- [Things to do]
**A)** What does the Grace Life piece identify as the keel, rudder, and sails that believers have?
**B)** Please write a continuation of the Grace Life piece on traditions, starting right after its final sentence.

- [Document excerpt]
[Start of Attachment]

Rev. Dick is pastor of Grace Protestant Reformed Church in Standale, Michigan.
Here in Grace Life we want to help folks steer a straight, honorable, and happy course through life. And that, before they have gone too far out to sea, and before they are tossed to and fro, or lost, runaground, or sunk.
So. You guessed it. We want to float your boat here. No leaks. Straight. To Christ. To godliness. To joy. To Grace Life. To heaven. Full speed ahead.
But the boat has to be built right, and have the right equipment. And of that we therefore speak.
Many-a-boat has, in fact, begun putt-putting along in life’s journey missing some things very important for the survival of its passengers and crew. Things like keels. Rudders. Sails. Too often boats and even ships are made, then launched, without these things. And theirs is not a bon voyage. All the courage of all the fearless crews cannot prevent their disaster.
The identity of the keel, the rudder, and the sails we have as believers might surprise. For they are these: traditions. Yes, indeed! Traditions. We could also say they are the ballast of our boats. For they prevent our boats from capsizing. And even the navigational system. For they keep us on course in life, and running before the wind. Our SNS. Spiritual Navigational System. Traditions!
Traditions are all that. They do all that. They are the things making our boats beautiful. And seaworthy. In calm seas and tempest. For smooth sailing in sight always of a certain Rock and of heaven. Precious, heaven-sent, heaven-crafted traditions!
Now does not that sound odd? Even writing it I thought: Now, couldn’t I say this some other way? Isn’t there some other word, other than that “T” word? What ever will people, especially young adult sorts, readers regularly in high gear and used to hockey at midnight and work and school and coffee with friends at Applebee’s before hockey again…want hearing…of those…traditions…again?

[End of Attachment]

- [Dataset]
[Start of Attachment]

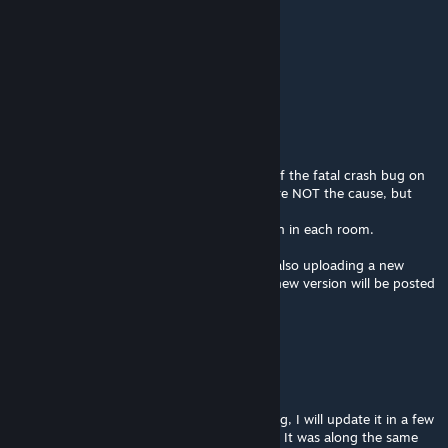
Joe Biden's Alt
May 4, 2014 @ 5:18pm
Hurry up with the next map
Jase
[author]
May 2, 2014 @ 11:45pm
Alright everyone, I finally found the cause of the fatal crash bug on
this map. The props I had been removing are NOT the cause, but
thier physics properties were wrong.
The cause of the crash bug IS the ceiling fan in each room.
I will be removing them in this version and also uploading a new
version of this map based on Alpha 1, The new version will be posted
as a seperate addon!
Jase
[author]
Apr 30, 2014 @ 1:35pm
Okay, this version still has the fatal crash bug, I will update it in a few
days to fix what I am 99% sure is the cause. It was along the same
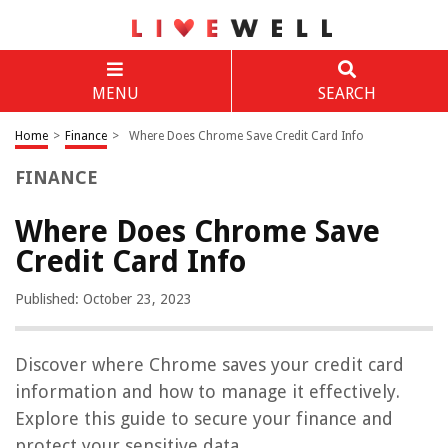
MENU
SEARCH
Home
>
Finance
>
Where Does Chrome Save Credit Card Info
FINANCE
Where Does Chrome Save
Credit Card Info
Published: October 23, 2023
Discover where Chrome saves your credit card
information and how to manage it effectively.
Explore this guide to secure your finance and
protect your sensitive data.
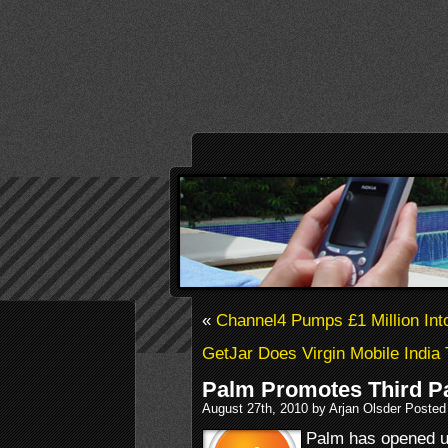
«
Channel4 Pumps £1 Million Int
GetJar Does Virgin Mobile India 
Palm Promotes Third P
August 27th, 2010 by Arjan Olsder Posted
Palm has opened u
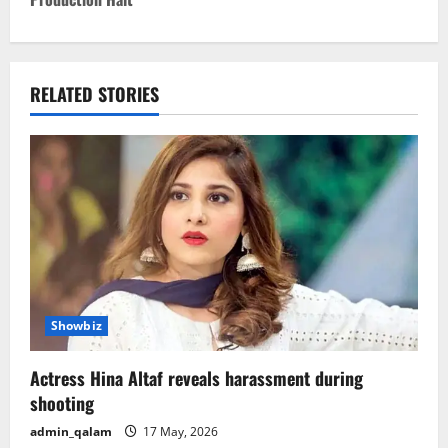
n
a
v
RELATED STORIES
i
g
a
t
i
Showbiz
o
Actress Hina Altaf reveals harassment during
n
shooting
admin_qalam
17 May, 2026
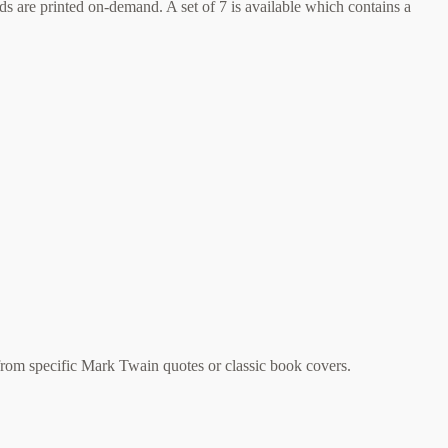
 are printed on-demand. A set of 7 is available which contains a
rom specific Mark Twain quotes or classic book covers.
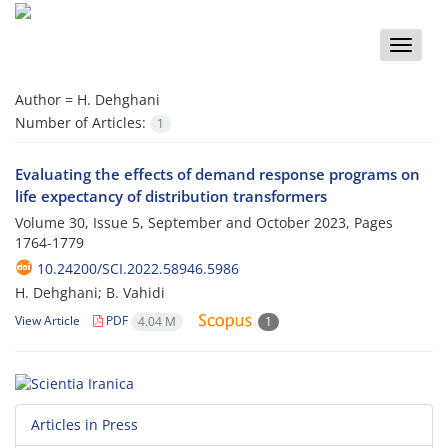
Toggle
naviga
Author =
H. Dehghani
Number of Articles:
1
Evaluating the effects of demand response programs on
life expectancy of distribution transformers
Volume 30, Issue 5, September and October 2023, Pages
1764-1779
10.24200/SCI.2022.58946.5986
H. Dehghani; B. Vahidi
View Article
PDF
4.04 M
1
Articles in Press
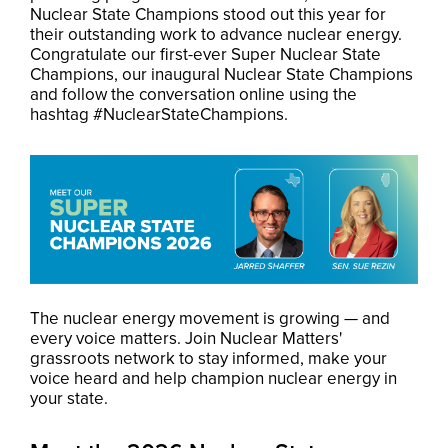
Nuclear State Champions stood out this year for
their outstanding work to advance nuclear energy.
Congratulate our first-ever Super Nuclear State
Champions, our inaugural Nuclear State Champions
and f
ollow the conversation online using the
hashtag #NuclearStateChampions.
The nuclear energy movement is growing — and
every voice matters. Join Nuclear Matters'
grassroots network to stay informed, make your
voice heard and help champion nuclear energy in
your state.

[End of Attachment]

- [Answers by item number]
**A)** Traditions.

**B)**
For here you are (and I know it!): young Grace Life believer, wanting a speed boat. Maybe thinking of sailing into uncharted waters. And the Reverend says your boat must be made of traditions. You were thinking Donzi. But now this. He says it has to be a traditional boat. Maybe the kind old folks drive on calm little lakes. With the three pontoons and the measly thirty-five horsepower Mercury. Putt putt. And pass the prunes.
Fact is, I can hardly blame you. You have been shot at. You probably hardly even know it. Harvard, San Francisco, democrats, rebumblingcans, the media, and all the world have given “traditional” anything, and especially traditional Christianity, a bad rep. That’s why you chafe at the thought of wearing a tie. And that’s why you go clubbing, or date, or dream of it, on the sly.
Long ago even churches stopped building their boats with and of traditions. Society seems to have persuaded many-a-church that traditions, rather than helps, are either so many unwanted barnacles crudding up the hull, or just so much irrelevant cargo moldering in the hold. Folks, even Christian ones nowadays, seem convinced that the old traditions impede their progress in today’s world, hinder their evangelistic and culture-war success in contemporary waters, and interfere with their ability to maneuver in the shallows, approach the shores, and meet the needs of modern men, women, and especially young people.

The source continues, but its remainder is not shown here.